The material had been seized from a drug store owner who ran afoul of the law. Molinelli’s office made false statements in an official document to get the services of his hand-picked memorabilia “authenticator” so he could auction off the items.

But after PIX11 reported that many of the “authenticated” signed pieces previously had been assessed as bogus forgeries Molinelli offered refunds to any purchaser who wanted one.

Law school graduate and self-styled New Jersey legal system gadfly Bill Brennan asked for the identities of the people who purchased the items at Molinelli’s two memorabilia auctions in 2014. He won a lawsuit to get the information.
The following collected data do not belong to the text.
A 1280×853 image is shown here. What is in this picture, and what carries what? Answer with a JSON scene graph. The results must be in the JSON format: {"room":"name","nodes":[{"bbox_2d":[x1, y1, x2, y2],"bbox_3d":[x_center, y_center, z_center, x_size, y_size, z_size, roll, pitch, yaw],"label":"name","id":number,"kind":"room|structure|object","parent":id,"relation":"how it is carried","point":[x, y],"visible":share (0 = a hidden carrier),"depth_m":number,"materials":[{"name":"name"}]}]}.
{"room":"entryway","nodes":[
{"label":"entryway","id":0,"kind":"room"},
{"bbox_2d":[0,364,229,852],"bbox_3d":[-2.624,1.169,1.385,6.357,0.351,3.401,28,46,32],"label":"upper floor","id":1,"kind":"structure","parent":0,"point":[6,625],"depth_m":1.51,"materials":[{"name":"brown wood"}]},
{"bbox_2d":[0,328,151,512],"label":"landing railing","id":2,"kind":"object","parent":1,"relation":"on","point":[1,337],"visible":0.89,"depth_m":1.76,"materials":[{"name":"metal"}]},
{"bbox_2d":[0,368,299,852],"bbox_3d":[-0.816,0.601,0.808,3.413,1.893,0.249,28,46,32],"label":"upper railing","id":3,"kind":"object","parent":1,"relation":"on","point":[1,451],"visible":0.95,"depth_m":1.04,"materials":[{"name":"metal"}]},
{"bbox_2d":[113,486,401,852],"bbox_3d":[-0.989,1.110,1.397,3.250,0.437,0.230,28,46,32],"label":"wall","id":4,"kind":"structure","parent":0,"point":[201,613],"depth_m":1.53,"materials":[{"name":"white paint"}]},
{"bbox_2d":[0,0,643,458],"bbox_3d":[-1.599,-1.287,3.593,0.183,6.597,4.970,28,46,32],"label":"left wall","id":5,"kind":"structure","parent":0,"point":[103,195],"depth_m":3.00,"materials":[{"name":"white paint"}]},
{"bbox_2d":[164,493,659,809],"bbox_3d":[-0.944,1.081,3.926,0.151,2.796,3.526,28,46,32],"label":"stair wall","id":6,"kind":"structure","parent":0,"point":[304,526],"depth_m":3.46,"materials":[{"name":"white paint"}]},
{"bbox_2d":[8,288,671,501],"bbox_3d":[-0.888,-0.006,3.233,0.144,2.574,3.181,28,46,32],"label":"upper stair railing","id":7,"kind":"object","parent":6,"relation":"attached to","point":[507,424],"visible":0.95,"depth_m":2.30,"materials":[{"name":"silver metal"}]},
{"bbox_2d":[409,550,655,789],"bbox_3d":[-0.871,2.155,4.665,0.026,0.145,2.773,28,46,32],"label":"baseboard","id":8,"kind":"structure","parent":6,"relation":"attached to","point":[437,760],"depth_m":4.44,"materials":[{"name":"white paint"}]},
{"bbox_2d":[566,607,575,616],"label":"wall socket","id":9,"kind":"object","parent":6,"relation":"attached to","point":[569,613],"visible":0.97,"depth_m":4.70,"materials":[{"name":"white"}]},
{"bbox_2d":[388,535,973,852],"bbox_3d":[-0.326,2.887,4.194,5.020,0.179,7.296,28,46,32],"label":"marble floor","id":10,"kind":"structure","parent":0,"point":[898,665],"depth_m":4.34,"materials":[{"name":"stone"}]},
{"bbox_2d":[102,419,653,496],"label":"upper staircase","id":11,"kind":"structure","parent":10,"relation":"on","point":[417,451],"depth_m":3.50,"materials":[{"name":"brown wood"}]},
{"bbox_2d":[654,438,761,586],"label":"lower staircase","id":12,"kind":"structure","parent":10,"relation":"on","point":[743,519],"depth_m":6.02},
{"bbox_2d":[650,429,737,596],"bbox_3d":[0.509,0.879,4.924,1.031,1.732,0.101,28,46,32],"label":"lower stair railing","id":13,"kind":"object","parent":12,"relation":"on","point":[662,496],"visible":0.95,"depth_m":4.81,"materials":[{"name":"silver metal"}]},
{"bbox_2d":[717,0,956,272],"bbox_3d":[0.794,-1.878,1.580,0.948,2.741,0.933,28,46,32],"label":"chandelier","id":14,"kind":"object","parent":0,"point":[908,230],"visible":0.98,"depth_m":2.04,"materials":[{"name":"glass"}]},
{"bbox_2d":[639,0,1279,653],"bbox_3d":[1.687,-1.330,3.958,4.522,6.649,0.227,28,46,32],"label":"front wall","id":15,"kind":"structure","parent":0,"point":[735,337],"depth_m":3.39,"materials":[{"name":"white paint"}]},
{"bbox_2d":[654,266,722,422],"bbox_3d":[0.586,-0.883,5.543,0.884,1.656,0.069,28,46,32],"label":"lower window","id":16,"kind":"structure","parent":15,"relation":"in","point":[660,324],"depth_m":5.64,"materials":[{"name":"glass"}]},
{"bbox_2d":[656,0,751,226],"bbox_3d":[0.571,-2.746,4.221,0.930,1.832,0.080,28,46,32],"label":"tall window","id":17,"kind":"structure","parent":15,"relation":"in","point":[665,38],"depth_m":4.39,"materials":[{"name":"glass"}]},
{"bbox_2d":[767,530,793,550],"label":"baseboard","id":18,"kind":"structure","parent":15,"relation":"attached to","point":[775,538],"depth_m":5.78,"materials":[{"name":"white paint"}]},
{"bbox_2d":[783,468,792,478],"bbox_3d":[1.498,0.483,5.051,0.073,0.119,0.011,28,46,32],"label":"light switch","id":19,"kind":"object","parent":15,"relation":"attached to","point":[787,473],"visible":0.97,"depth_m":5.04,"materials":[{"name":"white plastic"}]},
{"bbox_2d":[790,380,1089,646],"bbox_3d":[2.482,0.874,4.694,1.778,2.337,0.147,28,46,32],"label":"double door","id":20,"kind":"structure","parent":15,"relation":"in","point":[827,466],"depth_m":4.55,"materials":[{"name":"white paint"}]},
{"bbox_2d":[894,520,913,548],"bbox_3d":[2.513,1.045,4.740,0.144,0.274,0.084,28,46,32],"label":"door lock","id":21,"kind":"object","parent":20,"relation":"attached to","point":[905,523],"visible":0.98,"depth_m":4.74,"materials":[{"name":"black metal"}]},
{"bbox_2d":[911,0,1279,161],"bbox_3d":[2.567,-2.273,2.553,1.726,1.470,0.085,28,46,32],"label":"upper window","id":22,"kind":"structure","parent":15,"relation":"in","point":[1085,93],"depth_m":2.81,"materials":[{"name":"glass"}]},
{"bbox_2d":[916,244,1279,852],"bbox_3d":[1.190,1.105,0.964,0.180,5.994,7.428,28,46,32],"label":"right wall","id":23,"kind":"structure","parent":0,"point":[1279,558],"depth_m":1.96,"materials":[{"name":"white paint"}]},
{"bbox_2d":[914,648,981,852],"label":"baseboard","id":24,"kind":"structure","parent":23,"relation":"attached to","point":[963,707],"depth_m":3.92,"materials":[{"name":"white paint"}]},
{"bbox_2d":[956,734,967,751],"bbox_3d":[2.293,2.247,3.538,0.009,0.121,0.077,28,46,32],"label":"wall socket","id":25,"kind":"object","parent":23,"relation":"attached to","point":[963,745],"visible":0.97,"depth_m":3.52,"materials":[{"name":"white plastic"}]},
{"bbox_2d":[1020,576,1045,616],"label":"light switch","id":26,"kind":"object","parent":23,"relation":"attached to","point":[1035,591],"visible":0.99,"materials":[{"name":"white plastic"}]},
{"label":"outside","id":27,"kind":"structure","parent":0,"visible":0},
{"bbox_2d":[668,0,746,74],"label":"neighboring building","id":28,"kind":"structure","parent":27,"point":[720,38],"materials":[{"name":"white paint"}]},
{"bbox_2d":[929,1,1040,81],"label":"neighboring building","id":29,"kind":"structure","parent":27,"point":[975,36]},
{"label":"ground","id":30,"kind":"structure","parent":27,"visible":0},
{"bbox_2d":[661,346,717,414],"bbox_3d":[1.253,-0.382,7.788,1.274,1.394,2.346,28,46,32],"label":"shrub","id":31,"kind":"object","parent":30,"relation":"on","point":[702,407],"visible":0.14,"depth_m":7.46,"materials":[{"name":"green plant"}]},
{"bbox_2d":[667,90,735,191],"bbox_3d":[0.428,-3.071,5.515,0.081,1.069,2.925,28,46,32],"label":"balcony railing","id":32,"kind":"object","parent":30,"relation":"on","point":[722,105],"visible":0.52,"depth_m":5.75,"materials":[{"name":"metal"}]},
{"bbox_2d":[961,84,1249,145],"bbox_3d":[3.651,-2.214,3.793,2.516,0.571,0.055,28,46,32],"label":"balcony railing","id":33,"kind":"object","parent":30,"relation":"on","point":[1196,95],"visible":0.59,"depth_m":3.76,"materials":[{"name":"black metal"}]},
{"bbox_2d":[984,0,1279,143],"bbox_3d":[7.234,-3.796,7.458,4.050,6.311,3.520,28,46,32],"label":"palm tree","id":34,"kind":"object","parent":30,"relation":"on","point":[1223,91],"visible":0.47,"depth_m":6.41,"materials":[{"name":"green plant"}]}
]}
But now the Appellate Division of New Jersey Superior Court has reversed Brennan’s victory. It ruled that the auction bidders’ “reasonable expectation of privacy” outweighed the public’s right to know.

Brennan calls the decision “terrible” and notes that now “a county auction involving counterfeit (items) placed in the stream of commerce by the prosecutor, refunds issued, money placed in treasury…is untraceable” because of the court’s decision.

The decision is “per curiam” meaning that no judge took responsibility for authoring it. The three judge panel that heard the appeal consists of Mitchel Ostrer of Mercer County, Michael Haas of Burlington County and Thomas Manahan of Morris County.